In-universe information
- Home world: Phase World (Corkscrew Galaxy)
- Capital: Center
- Language: Promethian
- Currency: Credits

= Promethians =

The Promethians are a fictional race of aliens featured in the Rifts role-playing game from Palladium Books. They reside in an intergalactic region of space known as the Three Galaxies, which is located in an extradimensional universe. Promethians first appeared in Rifts Dimension Book Two: Phase World, authored by C. J. Carella and published December 1994.

== Planetary government ==
The Promethians are the natives of a planet called Phase World, and are the undisputed masters and administrators of the transdimensional city of Center, a super-metropolis that stands thousands of feet high and covers many tens of miles in land area.

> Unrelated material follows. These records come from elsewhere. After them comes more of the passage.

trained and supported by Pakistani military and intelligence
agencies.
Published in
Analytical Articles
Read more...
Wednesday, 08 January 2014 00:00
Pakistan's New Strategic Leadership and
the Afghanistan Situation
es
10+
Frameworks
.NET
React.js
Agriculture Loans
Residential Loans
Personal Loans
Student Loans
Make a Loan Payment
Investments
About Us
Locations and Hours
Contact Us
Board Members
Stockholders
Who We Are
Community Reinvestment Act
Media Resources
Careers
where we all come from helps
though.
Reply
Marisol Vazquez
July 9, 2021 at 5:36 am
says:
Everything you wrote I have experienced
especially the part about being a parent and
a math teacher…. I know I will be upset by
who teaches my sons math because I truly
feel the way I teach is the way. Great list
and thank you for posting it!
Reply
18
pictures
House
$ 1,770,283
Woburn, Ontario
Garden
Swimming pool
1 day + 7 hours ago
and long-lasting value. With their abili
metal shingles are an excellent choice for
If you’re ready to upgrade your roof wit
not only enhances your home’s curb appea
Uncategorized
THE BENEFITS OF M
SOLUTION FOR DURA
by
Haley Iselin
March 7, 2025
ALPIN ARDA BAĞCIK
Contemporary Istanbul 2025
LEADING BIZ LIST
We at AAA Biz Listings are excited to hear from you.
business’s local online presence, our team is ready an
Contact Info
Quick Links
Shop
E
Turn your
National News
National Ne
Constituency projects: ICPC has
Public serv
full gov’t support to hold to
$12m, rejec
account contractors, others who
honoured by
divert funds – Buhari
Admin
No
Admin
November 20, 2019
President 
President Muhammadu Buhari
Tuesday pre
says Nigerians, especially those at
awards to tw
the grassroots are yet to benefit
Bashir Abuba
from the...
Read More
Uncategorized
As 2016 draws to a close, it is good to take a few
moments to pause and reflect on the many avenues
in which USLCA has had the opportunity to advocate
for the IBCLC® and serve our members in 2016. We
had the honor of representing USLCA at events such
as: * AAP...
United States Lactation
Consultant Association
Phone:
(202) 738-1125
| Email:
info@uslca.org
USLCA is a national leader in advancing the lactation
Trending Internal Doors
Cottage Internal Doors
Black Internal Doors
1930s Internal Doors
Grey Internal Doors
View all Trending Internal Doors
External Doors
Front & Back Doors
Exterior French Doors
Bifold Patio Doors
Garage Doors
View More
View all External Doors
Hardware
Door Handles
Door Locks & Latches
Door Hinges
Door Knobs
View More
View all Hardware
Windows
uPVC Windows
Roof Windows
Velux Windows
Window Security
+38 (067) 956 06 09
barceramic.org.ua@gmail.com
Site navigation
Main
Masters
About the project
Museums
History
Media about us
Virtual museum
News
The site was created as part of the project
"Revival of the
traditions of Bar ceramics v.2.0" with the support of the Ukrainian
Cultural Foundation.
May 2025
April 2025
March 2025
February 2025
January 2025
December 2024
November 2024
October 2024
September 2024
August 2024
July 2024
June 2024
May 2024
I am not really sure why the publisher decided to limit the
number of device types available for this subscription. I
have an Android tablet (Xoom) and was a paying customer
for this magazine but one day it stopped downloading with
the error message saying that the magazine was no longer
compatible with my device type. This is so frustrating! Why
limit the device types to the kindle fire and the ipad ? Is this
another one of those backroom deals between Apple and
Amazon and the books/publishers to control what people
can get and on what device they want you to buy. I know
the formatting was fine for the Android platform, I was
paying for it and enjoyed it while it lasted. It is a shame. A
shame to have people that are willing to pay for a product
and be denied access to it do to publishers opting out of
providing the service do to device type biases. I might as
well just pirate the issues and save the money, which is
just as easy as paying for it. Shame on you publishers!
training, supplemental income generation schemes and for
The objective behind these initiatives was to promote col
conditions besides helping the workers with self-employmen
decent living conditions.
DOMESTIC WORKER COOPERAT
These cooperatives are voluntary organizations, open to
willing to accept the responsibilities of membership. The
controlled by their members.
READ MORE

The Promethians allow only the Draconid and Phantom races to co-exist outside of this massive arcology; the rest of the populace is not allowed to roam any part of Phase World's surface outside of Center – which holds over 600 million inhabitants from species throughout the Palladium Megaverse.

For reasons unknown, the Promethians do very little to restrict activities within Center itself; absolutely anything is allowed within the arcology, including but not limited to mass starvation, slavery, murder, and cannibalism. The only time that the Promethians show any interest in the goings-on of Center is when an enemy force tries to take control of the transdimensional spacegates and rifts, or when a conquering force attempts to take over Phase World altogether. On one occasion, the Promethians allowed a civil war to be waged for two years within Center's confines, killing over thirty million of its inhabitants; the Promethians' only course of action was to selectively apply a series of force fields to keep the fighting from reaching the spaceports or from breaking out of Center and spilling out onto the planet's surface. Furthermore, the Promethians are well known for selling their technology to any buyer that can afford it, friend or foe, and in similar fashion neither help nor hinder fugitives that manage to reach Center – or any bounty hunters and law enforcement agents that may be pursuing them.

It is strongly implied that the Promethians are concerned first and foremost about cosmic-level threats to the entire Megaverse, such as the effort to keep the Old Ones from waking, and that "little things" like world-spanning wars and "morality" are simply too much of a distraction from the importance of their universal mission.

== Powers and abilities ==
Promethians are a notable species in that they are always in a constant state of partial phase – unlike most characters in contemporary literature with the ability to phase – which serves to greatly reduce any damage dealt to them. Furthermore, by using the natural phase powers innate to their species, they can at times opt to completely phase themselves, eliminating any threat to their person by phasing out of sync with the dimension that they're in. This allows them to choose whether to walk through solid matter or to render themselves completely invisible and undetectable by all means, including magic.

The Promethians exist in two forms: namely, first- and second-stage Promethians. First-stage Promethians are 7 ft to 10 ft tall, are entirely "human" in the range of possible outlooks and alignments, and the natural phase abilities of their bodies renders any force or energies directed against them to cause no more than a point-for-point conversion to "Standard Damage Capacity" (termed S.D.C. in the Palladium game setting), no matter how powerful the originating force.

Those Promethians that manage to survive and pass the Test of Maturity are transformed into larger, more durable versions of their old selves that range from 15 ft to 30 ft in height. These creatures are immune to S.D.C. weapons; they each gain up to 2,400 points of what is termed "Mega Damage Capacity" (M.D.C.), and all attacks directed at them inflict only one-quarter damage, no matter how powerful the originating force. Second-stage Promethians make up the majority of the Promethians on the planet outside Center (actually, second-stage Promethians are found nowhere else in the Megaverse except on Phase World), and it is they who are the ones tasked with the universal mission of identifying and countering the greatest threats to the Megaverse. Second-stagers are also the ones who are possessed of "an alien way of thinking" and do not live by morals as most other sentient beings understand them; they are prepared to do whatever it takes to safeguard the Megaverse, even if their actions appear "evil" to outside observers.